Provided entries:
============================================================

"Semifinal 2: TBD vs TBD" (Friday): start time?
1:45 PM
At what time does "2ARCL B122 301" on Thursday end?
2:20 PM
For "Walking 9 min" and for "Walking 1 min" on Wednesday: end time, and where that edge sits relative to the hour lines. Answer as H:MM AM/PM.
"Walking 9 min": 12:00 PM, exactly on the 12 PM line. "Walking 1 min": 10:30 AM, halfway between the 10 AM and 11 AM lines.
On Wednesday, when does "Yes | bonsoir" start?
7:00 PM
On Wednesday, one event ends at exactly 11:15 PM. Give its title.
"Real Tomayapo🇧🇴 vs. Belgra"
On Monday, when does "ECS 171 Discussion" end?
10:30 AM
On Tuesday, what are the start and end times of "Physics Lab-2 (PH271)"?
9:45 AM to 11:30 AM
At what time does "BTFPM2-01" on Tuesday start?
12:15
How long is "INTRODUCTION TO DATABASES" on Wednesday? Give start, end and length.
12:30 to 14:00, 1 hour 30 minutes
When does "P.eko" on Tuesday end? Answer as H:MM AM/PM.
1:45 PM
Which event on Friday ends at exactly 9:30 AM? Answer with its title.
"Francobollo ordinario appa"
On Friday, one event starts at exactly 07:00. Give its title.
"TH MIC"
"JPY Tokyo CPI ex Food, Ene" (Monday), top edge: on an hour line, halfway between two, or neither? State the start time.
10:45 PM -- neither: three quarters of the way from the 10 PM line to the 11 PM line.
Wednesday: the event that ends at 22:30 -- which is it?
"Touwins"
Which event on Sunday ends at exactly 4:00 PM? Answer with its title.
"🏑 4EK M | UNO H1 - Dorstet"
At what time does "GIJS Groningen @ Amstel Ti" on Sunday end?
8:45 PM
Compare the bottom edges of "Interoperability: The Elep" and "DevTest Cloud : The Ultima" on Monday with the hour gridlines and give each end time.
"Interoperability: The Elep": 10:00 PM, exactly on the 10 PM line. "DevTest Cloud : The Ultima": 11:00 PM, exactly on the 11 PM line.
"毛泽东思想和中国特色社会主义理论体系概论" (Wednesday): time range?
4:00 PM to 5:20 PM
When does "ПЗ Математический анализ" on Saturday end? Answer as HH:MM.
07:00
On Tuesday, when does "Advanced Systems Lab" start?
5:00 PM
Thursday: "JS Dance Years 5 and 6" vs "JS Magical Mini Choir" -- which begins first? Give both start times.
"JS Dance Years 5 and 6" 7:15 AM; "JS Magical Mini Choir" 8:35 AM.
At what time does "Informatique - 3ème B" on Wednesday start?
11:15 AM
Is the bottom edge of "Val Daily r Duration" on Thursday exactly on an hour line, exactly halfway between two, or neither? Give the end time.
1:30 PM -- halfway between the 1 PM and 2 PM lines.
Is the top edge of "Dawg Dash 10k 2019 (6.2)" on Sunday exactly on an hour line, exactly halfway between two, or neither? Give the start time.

============================================================

Rewrite all the rows above as a numbered list, leaving out any blank lines.

1. "Semifinal 2: TBD vs TBD" (Friday): start time?
2. 1:45 PM
3. At what time does "2ARCL B122 301" on Thursday end?
4. 2:20 PM
5. For "Walking 9 min" and for "Walking 1 min" on Wednesday: end time, and where that edge sits relative to the hour lines. Answer as H:MM AM/PM.
6. "Walking 9 min": 12:00 PM, exactly on the 12 PM line. "Walking 1 min": 10:30 AM, halfway between the 10 AM and 11 AM lines.
7. On Wednesday, when does "Yes | bonsoir" start?
8. 7:00 PM
9. On Wednesday, one event ends at exactly 11:15 PM. Give its title.
10. "Real Tomayapo🇧🇴 vs. Belgra"
11. On Monday, when does "ECS 171 Discussion" end?
12. 10:30 AM
13. On Tuesday, what are the start and end times of "Physics Lab-2 (PH271)"?
14. 9:45 AM to 11:30 AM
15. At what time does "BTFPM2-01" on Tuesday start?
16. 12:15
17. How long is "INTRODUCTION TO DATABASES" on Wednesday? Give start, end and length.
18. 12:30 to 14:00, 1 hour 30 minutes
19. When does "P.eko" on Tuesday end? Answer as H:MM AM/PM.
20. 1:45 PM
21. Which event on Friday ends at exactly 9:30 AM? Answer with its title.
22. "Francobollo ordinario appa"
23. On Friday, one event starts at exactly 07:00. Give its title.
24. "TH MIC"
25. "JPY Tokyo CPI ex Food, Ene" (Monday), top edge: on an hour line, halfway between two, or neither? State the start time.
26. 10:45 PM -- neither: three quarters of the way from the 10 PM line to the 11 PM line.
27. Wednesday: the event that ends at 22:30 -- which is it?
28. "Touwins"
29. Which event on Sunday ends at exactly 4:00 PM? Answer with its title.
30. "🏑 4EK M | UNO H1 - Dorstet"
31. At what time does "GIJS Groningen @ Amstel Ti" on Sunday end?
32. 8:45 PM
33. Compare the bottom edges of "Interoperability: The Elep" and "DevTest Cloud : The Ultima" on Monday with the hour gridlines and give each end time.
34. "Interoperability: The Elep": 10:00 PM, exactly on the 10 PM line. "DevTest Cloud : The Ultima": 11:00 PM, exactly on the 11 PM line.
35. "毛泽东思想和中国特色社会主义理论体系概论" (Wednesday): time range?
36. 4:00 PM to 5:20 PM
37. When does "ПЗ Математический анализ" on Saturday end? Answer as HH:MM.
38. 07:00
39. On Tuesday, when does "Advanced Systems Lab" start?
40. 5:00 PM
41. Thursday: "JS Dance Years 5 and 6" vs "JS Magical Mini Choir" -- which begins first? Give both start times.
42. "JS Dance Years 5 and 6" 7:15 AM; "JS Magical Mini Choir" 8:35 AM.
43. At what time does "Informatique - 3ème B" on Wednesday start?
44. 11:15 AM
45. Is the bottom edge of "Val Daily r Duration" on Thursday exactly on an hour line, exactly halfway between two, or neither? Give the end time.
46. 1:30 PM -- halfway between the 1 PM and 2 PM lines.
47. Is the top edge of "Dawg Dash 10k 2019 (6.2)" on Sunday exactly on an hour line, exactly halfway between two, or neither? Give the start time.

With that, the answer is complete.